Grief and pain can cause all of us to doubt God’s friendship, to feel that he has abandoned us, von Schlegel assures us, “thy best, thy heavenly friend, through thorny ways leads to a joyful end.” There are times when our only confidence can be in a joyful end. Meet with African Christians in poor communities who have nothing and little for which to hope, and you really understand how important is confidence in a joyful end.
The second verse suggests that, if Katharina von Schlegel has been through sadness, perhaps personal grief or illness or great disappointment, it has been something that has challenged her confidence that all our times are in God’s hands, made her think that there is no meaning in the present time. “Thy God doth undertake to guide the future, as he has the past,” she writes. While the present may be a time of confusion and bewilderment, and that she must look to a day to come when things will become clear. Lines in verse two are a reassurance to herself:
Thy hope, thy confidence let nothing shake;
all now mysterious shall be bright at last.

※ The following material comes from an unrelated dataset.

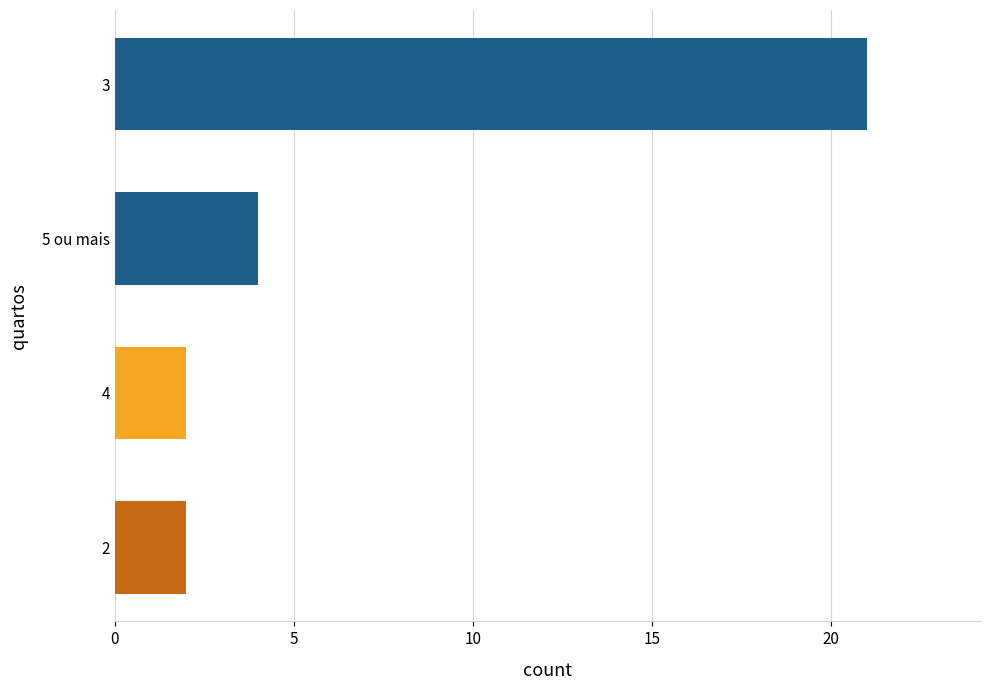

What is the change in value from 4 to 5 ou mais?

+2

One of the presumptions made by people in our own times is that it is possible to know everything, that through scientific research and investigation, it is possible to find an answer to every question. Science can take us so far but, sometimes, even it can provide no answers. Sometimes we have to accept as does Katharina von Schlegel, that there are mysteries now that will remain unexplained until the end of time.
There is a direct encounter with bereavement in the third verse, a bereavement that deepens her relationship with Jesus. Katharina von Schlegel lived a century after Thomas Hobbes who described life as “nasty, brutish and short,” but life in the Eighteenth Century was not much better than it had been in the Seventeenth. People died young and people died from simple illnesses, mortality was a fact of everyday life, to write of bereavement when it was something so commonplace suggests that someone very close to her heart had died young. Perhaps the person who had died had been someone she had hoped to marry?
Be still, my soul: when dearest friends depart,
and all is darkened in the vale of tears
Sometimes we fail to recognize that tears are important, even Jesus cries at times. We live in times when people are uneasy with the idea of death, they use euphemisms, they try to explain things away, and sometimes we are not allowed to do as Jesus did, and simply to cry.
In the fourth verse, the New Testament promise of the Lord coming to take his people to himself inspires Katharina von Schlegel in her hopes that the life to come is one that is very different from the life that is here:
when disappointment, grief and fear are gone,
sorrow forgot, love’s purest joys restored.
How important is heaven to us? Do we not need to have some understanding of the future in order to cope with the reality of today? If we did not believe in heaven, then how would we find meaning in our world?
Katharina von Schlegel died in 1768. To pass the age of 70 in those times was to die old and full of years. She seems never to have married and to have had no family who might have told the story behind her words. Perhaps the details of her life are not important, as she herself would have told us, what matters is being still and knowing the Lord is with us; knowing that the Lord is still with us even when every other hope has gone.